-- Provided information start --

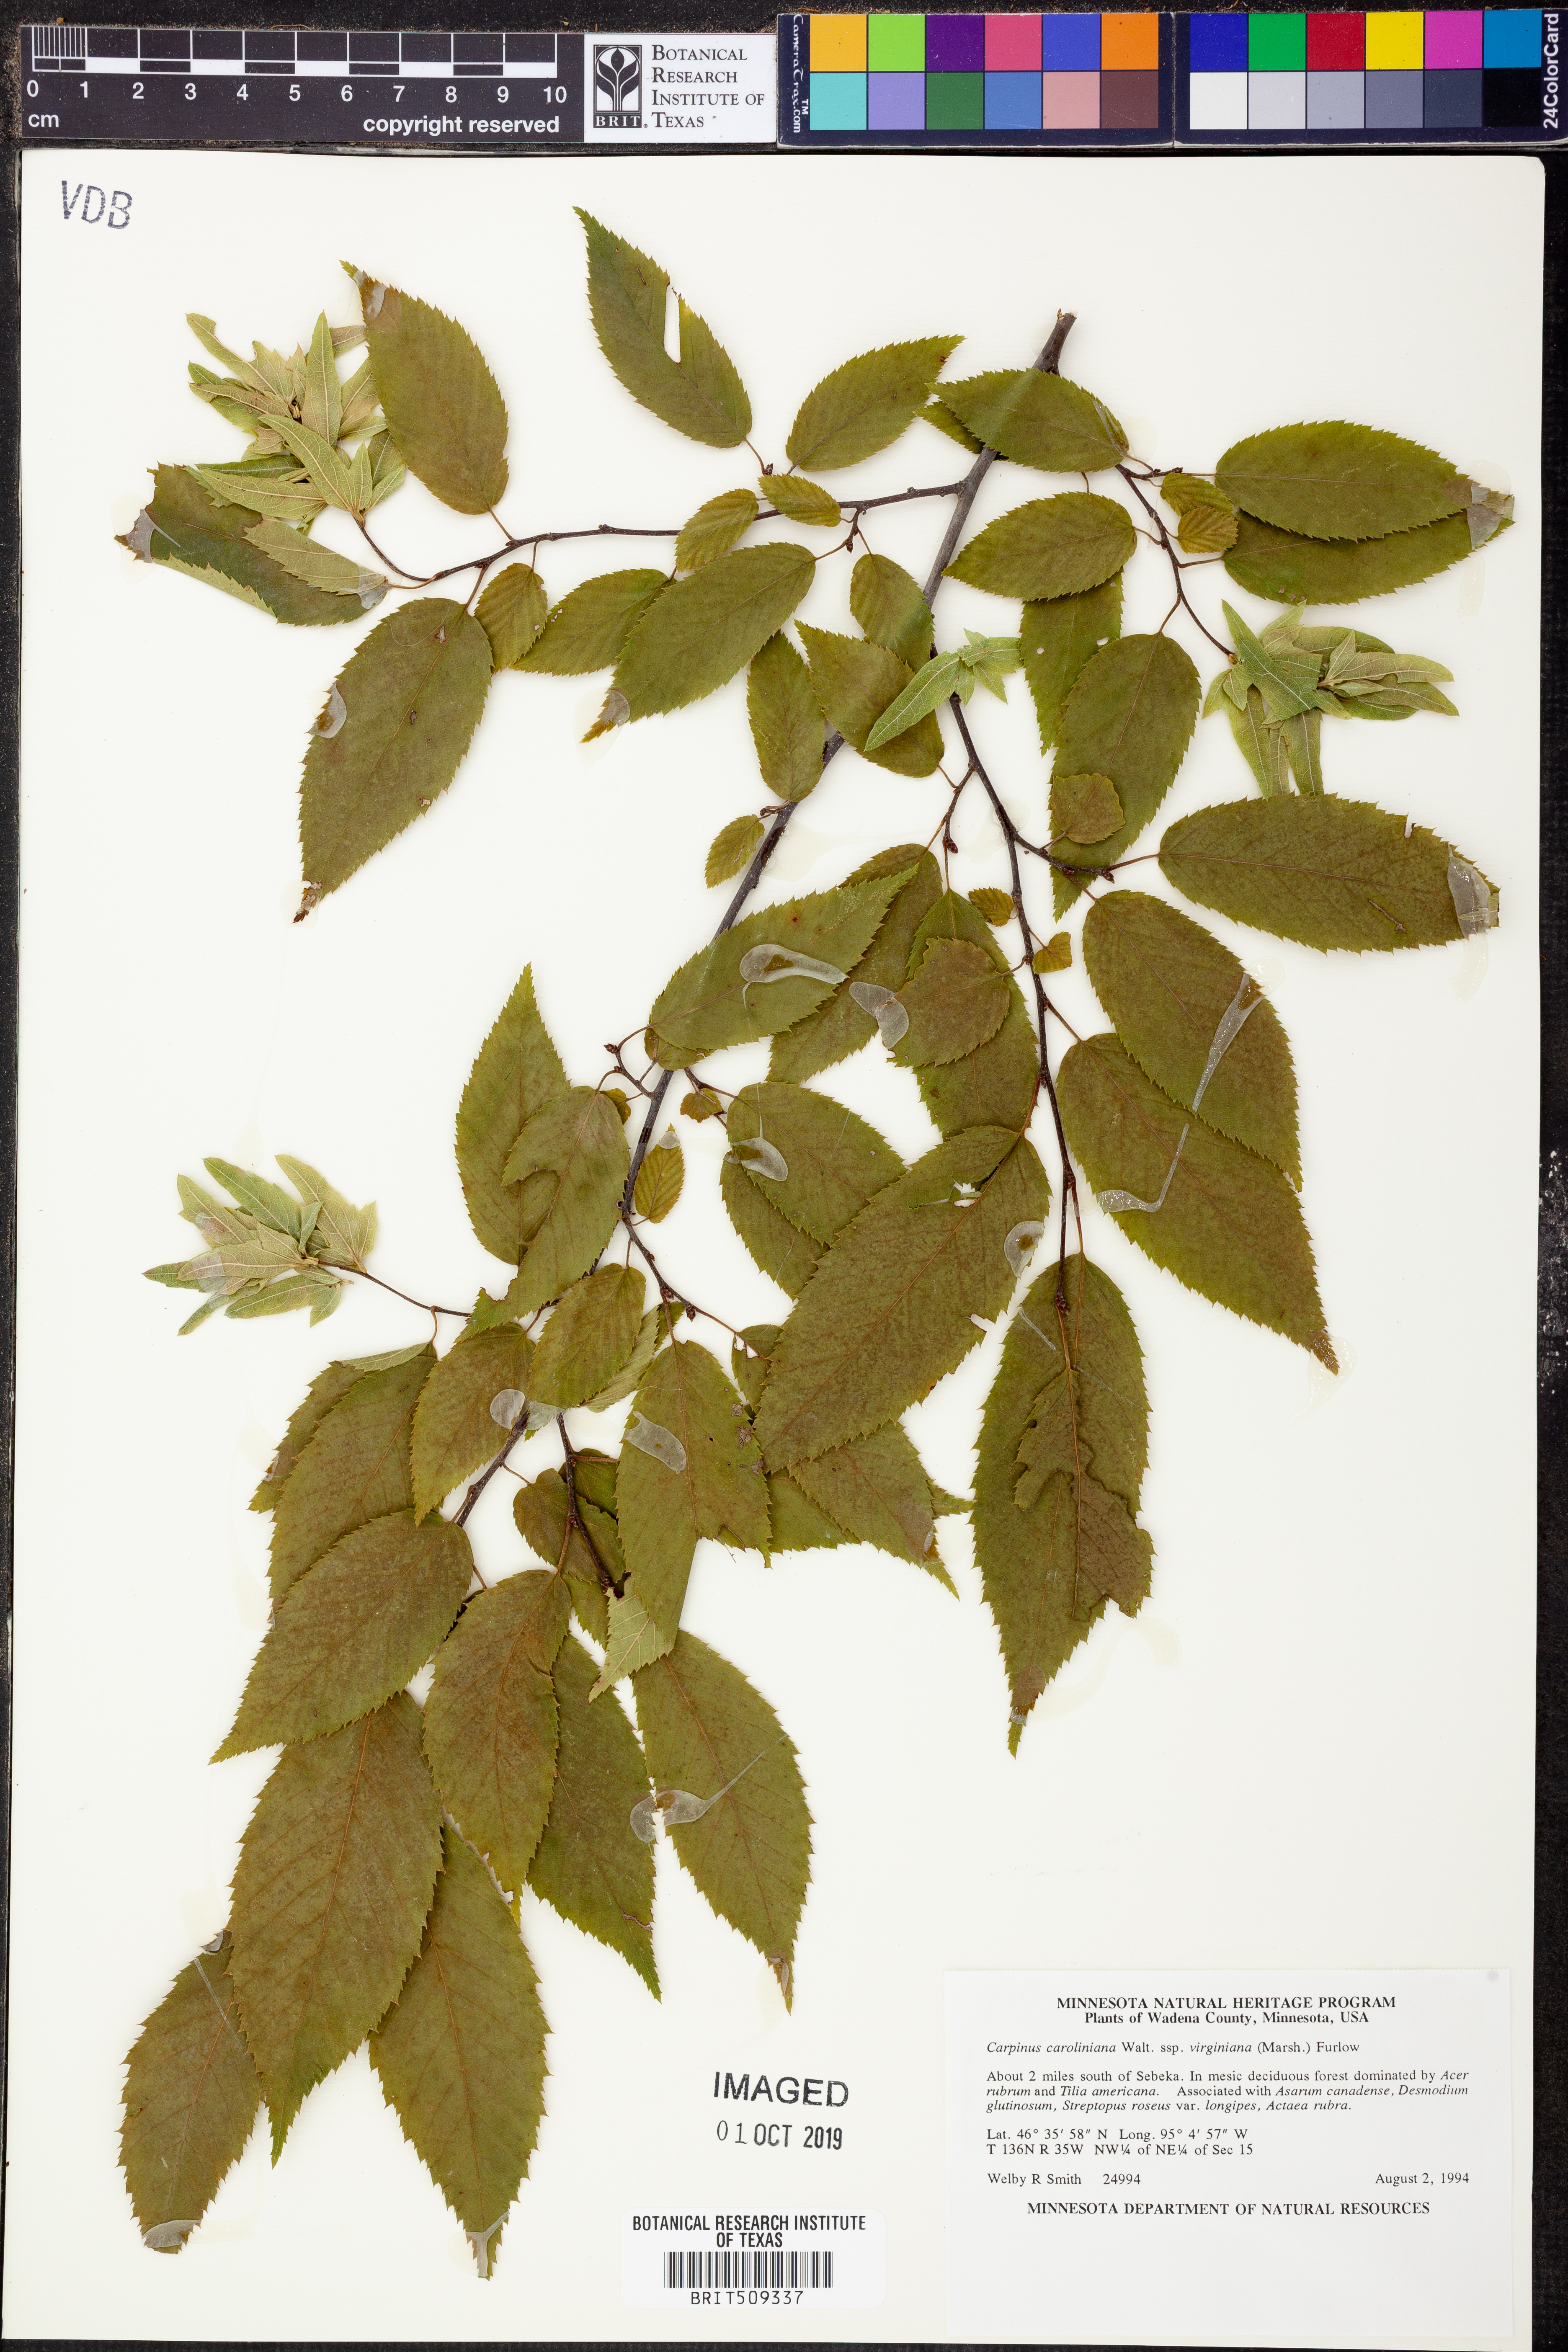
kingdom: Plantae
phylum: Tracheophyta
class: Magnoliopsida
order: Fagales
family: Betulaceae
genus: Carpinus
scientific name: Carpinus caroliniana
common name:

-- Provided information end --

▸ **Directions for this task**: Rename "common name" to "vernacular name" and reproduce the lines of every record above with nothing else changed. Omit the pictures.

▸ **Final answer**:
kingdom: Plantae
phylum: Tracheophyta
class: Magnoliopsida
order: Fagales
family: Betulaceae
genus: Carpinus
scientific name: Carpinus caroliniana
vernacular name:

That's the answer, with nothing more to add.